Significance of landscapes to people – interactive story*
Year 8: Level Description
Explore the significance of landscapes to people, including Aboriginal and Torres Strait Islander Peoples
Year 8: Geographical Knowledge and Understanding - The aesthetic, cultural and spiritual value of landscapes and landforms for people, including Aboriginal and Torres Strait Islander Peoples (ACHGK049)
Foundation: Geographical Inquiry and Skills –Make observations about familiar places and pose questions about them (ACHGS001)
Teachers to discuss this part with students before the story.

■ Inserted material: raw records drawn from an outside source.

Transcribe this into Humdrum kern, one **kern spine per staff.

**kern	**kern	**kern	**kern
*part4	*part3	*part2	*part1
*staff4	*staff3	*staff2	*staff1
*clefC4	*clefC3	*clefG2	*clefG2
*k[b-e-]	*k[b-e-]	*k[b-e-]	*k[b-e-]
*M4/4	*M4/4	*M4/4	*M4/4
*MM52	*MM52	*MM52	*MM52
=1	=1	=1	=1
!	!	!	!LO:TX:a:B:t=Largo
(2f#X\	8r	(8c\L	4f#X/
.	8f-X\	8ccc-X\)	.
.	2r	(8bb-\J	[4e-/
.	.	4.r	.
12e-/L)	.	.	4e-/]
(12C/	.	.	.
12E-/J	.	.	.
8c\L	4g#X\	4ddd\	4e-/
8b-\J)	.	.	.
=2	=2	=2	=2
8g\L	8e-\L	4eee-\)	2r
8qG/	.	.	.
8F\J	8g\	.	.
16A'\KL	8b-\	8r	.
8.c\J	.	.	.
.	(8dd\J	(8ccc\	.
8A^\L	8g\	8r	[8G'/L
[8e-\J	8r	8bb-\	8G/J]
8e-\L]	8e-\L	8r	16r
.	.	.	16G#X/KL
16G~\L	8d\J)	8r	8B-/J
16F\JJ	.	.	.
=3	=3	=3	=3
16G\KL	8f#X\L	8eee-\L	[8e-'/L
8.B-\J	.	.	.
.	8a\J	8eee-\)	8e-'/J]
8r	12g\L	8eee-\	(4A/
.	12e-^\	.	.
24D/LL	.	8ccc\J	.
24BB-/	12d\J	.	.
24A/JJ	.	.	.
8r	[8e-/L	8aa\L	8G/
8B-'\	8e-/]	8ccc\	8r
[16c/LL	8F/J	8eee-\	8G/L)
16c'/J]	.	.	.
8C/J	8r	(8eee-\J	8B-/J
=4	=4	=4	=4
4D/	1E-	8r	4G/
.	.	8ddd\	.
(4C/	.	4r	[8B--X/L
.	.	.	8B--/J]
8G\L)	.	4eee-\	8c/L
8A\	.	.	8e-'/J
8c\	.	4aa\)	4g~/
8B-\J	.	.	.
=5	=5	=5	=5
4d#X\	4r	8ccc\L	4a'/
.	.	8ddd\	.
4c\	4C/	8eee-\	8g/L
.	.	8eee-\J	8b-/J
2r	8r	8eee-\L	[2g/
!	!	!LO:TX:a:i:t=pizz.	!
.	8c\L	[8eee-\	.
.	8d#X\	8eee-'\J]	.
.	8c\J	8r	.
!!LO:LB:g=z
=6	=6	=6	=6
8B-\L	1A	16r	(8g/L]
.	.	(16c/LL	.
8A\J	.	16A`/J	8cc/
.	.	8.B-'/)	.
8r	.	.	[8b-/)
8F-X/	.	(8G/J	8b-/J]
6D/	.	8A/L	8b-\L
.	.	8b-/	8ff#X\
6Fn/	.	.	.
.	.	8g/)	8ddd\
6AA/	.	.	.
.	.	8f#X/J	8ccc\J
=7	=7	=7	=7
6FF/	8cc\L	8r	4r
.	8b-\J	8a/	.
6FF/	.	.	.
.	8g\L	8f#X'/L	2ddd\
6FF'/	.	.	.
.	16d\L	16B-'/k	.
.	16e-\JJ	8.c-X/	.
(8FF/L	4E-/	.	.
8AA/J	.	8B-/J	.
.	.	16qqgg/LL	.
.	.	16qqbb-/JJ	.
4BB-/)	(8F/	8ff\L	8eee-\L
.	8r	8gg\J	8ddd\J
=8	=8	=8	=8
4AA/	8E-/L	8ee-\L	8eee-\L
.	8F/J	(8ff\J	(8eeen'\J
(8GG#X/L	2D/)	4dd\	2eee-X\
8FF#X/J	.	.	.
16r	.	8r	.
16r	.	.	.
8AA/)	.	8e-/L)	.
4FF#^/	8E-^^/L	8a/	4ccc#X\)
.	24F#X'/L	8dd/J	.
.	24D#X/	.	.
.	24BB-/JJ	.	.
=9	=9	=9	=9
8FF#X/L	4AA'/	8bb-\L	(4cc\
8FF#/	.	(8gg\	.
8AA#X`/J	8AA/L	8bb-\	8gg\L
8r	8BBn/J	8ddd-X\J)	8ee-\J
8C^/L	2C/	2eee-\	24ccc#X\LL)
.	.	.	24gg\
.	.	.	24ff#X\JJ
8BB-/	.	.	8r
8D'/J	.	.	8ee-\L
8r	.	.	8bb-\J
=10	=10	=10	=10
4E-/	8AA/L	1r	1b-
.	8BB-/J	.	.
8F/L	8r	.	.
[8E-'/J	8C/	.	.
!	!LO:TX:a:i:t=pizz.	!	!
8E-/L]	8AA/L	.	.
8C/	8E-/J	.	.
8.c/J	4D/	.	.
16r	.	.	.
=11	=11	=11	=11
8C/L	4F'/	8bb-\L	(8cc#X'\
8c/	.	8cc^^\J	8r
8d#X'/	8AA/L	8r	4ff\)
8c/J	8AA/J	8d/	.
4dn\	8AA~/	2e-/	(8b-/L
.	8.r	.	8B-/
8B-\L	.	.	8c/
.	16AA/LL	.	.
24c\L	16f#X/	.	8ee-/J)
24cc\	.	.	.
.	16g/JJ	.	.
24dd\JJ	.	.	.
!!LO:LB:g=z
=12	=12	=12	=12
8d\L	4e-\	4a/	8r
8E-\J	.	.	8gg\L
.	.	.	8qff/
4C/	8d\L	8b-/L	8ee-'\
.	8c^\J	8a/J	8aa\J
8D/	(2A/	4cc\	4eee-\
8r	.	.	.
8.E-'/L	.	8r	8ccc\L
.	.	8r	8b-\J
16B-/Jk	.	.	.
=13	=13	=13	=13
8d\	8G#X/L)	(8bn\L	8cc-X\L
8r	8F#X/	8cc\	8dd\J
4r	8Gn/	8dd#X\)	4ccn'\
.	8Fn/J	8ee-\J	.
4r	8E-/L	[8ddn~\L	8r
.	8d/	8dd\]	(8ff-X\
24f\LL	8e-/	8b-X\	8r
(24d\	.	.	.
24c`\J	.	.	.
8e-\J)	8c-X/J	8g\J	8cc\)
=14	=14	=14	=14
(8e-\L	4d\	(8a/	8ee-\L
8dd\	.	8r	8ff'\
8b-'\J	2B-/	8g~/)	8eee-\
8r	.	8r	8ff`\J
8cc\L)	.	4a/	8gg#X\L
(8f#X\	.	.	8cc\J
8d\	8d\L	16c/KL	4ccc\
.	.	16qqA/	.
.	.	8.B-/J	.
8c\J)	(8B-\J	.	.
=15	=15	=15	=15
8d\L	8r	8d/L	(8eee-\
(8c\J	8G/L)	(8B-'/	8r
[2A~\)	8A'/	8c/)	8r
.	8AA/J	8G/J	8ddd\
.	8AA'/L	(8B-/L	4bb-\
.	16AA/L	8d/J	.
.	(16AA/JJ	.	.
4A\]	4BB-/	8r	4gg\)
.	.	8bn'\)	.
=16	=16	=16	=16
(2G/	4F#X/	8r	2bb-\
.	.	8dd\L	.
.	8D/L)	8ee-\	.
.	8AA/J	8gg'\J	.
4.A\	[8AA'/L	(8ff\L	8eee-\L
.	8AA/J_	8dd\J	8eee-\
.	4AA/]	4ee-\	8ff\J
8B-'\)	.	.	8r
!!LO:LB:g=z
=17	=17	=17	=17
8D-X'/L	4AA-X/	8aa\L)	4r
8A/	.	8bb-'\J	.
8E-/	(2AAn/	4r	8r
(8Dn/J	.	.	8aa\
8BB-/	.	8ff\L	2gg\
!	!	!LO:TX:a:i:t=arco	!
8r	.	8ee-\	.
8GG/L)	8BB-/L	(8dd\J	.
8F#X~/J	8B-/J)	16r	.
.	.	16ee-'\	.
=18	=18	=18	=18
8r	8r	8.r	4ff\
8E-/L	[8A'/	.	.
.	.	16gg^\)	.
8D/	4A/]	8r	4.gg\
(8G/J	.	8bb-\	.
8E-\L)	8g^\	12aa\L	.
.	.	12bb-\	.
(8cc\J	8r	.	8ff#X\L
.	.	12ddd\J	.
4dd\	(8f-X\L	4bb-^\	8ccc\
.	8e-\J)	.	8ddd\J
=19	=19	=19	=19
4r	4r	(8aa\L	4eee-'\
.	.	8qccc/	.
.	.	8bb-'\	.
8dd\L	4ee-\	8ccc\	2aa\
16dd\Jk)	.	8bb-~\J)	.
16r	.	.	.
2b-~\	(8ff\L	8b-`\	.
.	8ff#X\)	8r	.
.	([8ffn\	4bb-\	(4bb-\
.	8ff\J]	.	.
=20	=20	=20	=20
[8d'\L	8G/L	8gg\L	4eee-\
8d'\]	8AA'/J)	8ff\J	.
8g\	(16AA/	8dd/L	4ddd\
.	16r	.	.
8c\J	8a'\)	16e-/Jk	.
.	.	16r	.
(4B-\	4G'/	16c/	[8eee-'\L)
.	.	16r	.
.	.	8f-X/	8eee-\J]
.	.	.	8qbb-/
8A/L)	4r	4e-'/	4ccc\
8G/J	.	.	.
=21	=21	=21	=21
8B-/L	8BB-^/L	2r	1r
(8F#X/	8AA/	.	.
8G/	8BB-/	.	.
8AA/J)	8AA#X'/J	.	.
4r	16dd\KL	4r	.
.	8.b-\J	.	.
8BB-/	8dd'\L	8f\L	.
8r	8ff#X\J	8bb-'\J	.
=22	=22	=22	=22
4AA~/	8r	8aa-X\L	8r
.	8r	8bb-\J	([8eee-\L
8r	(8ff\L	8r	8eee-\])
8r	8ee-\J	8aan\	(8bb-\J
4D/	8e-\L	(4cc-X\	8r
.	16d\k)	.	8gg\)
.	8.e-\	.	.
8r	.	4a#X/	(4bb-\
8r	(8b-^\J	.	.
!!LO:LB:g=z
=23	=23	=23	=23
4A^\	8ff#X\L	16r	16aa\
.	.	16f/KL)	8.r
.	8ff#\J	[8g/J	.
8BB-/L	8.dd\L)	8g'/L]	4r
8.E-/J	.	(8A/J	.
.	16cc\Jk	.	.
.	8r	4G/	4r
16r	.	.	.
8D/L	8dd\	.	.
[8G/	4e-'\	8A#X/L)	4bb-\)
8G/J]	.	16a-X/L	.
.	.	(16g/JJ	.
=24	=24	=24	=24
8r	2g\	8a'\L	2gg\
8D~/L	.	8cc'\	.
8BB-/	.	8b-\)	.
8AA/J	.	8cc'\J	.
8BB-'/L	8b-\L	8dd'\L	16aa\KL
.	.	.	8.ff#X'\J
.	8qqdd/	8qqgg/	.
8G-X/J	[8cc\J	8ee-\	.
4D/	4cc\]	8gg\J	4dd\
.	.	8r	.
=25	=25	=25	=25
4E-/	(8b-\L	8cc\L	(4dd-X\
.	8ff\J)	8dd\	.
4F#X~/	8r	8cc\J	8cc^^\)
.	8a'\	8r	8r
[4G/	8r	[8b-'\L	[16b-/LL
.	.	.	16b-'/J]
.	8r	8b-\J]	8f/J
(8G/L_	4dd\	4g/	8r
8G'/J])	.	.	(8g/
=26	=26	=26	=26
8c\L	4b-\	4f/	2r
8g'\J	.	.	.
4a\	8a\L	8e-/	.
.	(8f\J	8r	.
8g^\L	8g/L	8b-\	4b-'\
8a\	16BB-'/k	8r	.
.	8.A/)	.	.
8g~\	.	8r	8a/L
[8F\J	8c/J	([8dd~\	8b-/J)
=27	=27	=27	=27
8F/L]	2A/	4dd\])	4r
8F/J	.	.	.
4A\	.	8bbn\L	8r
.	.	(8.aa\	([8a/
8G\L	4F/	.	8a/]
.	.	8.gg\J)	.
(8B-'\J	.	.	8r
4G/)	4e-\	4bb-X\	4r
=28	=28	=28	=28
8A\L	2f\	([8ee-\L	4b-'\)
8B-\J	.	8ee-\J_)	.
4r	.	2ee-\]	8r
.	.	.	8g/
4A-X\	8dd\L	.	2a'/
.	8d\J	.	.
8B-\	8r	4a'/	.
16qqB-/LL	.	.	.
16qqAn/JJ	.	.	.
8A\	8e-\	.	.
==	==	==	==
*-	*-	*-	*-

We are going for a walk in the bush just like aboriginal people have been doing for years. In Toowoomba Aboriginal people were known as the Gaibul/Jarrowair people, Toowoomba was their ngura or home. Aboriginal people believe they are connected to everything, they were a part of the earth and its land and water was sacred. They believed the earth was their mother and she would look after them with bush tucker and shelter. Just like the aboriginal people we are going to go for a walk and find some bush tucker. Reference to the book Nyuntu Ninti – Bob Randall and Melanie Hogan
Key concepts – Aboriginal Peoples’ connection to the land, the bush, food, water, shelter
By the last story what do we want the students to have been given the opportunity to demonstrate?
Level 1a, 1b – Comprehending – responding to familiar adult / key phrase “Who wants a turn?”
Level 1a, 1b – Composing – accepting or rejecting the offer to have a turn; requesting ‘more’ or another turn; requesting attention
Level 1a – Social management - respond to the feelings, needs and interests of others (giving appropriate response to a peer’s achievements such as by clapping, smiling or cheering
(Refer to individual student goals)
We acknowledge the traditional custodians of this land now known as Australia and pay our respects to the elders both past, present and future, for they hold the memories, the culture and the traditions and hopes for aboriginal people.
We must always remember that under the concrete and asphalt this land is was and always will be traditional aboriginal land.
Key concepts /vocabulary
To start our bush walk we need to go over this mountain.
Ok let’s start our bush walkabout and see what tucker the earth can provide for us. The birds and animals know where all the best tucker is so let’s have a look and see what they have found. Who wants a turn?
Food - fruit / berries
Do you know another food we can find in the bush that the birds provide – eggs? We have to look for their nests that they will have hidden among the trees that grow on the land. Who wants a turn?
Food - eggs
Sometimes there might be little snack in the bark of the tree. Let’s have a look and see. Who wants a turn?
Food - witchetty grubs
The Aboriginal People had no need to build houses to live in. Mother earth provided them with the shelter that they needed. One thing the Aboriginal People could find shelter in was a cave. A cave is a big hollow or hole in a mountain or the earth. Let’s see if we can find it.
Shelter - cave
So far we have found food – fruit, eggs, witchetty grubs, we have found shelter from the hot sun and rain. Now we also need water to drink and to bathe in. The Aboriginal People knew that mother earth provided for this in lots of different ways – creeks, rivers, lakes and gullies and billabongs. Let’s continue on our walk and find the gully and hopefully there will be some water in the billabong at the end to have a wash in.
To conclude discuss what we have discovered about Aboriginal People’s connection to the land. Encourage students to respond using a variety of communication strategies (speech, visuals, gesture, informal response to closed question)
Aboriginal People are connected to the land. The land gives them food, water and shelter.
Interactive stories are rich multi-sensory experiences designed to engage and include everyone, whatever their level of ability.
Interactive stories are spoken or chanted, often featuring rhythm and repetition to engage students and provide opportunities for communication development. Use of rhythm and repetition within stories serves to create familiar routines and learning contexts in which students can respond.
Within the interactive story, staff look-out for student’s responses and communicative attempts and follow their lead.